- [Exercise objective]: Continue the biography of Andreas De Leenheer from where it stops.

- [Document section]:
- Born: 16 May 1941 Zele, German-occupied Belgium
- Died: 20 November 2022 (aged 81) Ghent, Belgium
- Occupations: Professor Biologist

= Andreas De Leenheer =

Belgian academic and biologist (1941–2022)

Andreas De Leenheer (16 May 1941 – 20 November 2022) was a Belgian academic and biologist. He was Vice-Rector of Ghent University from 1997 to 2001 and Rector from 2001 to 2005.

==Biography==
In 1971, De Leenheer became a lecturer at the Faculty of Pharmaceutical Sciences at Ghent University. In 1977, he became a full professor and headed the laboratories department at the Faculty of Pharmaceutical Sciences from 1984 to 1993. He was dean of the Faculty from 1984 to 1992. From 1992 to 1998, he was chair of the Department of Bioanalysis. From 1997 to 2001, he was Vice-Rector before serving as Rector from 2001 to 2005. During his tenure, he led the movement for the renovation of the Boekentoren, convincing the university board to provide funds for the project in 2005.

- [Supplied data]:
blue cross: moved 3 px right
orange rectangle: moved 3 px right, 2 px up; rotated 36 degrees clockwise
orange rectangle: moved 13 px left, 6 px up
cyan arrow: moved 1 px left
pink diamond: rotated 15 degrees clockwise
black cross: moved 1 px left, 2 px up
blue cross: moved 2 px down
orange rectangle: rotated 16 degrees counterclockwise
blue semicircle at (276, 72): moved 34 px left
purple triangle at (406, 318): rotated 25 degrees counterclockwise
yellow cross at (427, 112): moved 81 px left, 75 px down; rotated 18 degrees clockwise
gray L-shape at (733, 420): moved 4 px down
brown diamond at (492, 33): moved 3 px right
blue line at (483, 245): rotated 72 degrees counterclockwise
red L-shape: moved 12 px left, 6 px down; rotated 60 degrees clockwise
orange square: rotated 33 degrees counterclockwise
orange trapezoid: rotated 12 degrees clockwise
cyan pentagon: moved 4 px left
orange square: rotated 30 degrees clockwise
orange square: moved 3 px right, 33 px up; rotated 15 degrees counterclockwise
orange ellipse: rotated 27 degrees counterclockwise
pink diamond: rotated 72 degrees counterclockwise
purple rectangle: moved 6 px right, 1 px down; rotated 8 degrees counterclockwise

- [Expected output]:
In honor of his daughter, Marianne, who died in a traffic collision in 1991, De Leenheer created the Marianne De Leenheerprijs in 2008, a prize of 2500 euros per year for mathematics students at Ghent University.

De Leenheer served as chairman of the Film Fest Ghent until 2014, when he was succeeded by Claire Tillekaerts. He also served as director of the Gent Festival van Vlaanderen and chairman of the Federal Public Planning Service Science Policy. In 2008, King Albert II of Belgium made him a Baron.

De Leenheer died in Ghent on 20 November 2022, at the age of 81.